▶ [DATASET CONTENT]
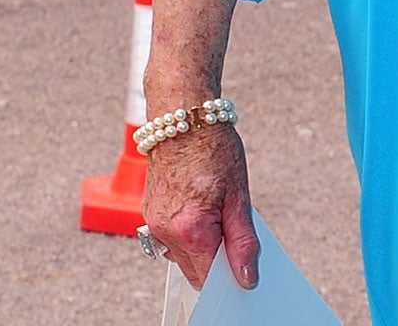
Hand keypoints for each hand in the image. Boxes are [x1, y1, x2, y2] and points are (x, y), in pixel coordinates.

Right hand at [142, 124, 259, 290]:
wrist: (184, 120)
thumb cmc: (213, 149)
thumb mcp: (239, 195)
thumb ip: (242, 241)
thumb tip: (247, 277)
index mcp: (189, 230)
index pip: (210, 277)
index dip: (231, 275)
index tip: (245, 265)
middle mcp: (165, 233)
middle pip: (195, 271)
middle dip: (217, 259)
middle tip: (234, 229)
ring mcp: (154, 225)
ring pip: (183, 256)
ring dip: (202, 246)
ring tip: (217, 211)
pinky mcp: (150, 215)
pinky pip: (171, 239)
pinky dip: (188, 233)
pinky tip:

▶ [YOUR INSTRUCTIONS]
Give the number of lines in the records that contain the string "thumb", and write nothing besides that number.

▶ [SOLUTION FOR THIS TASK]
4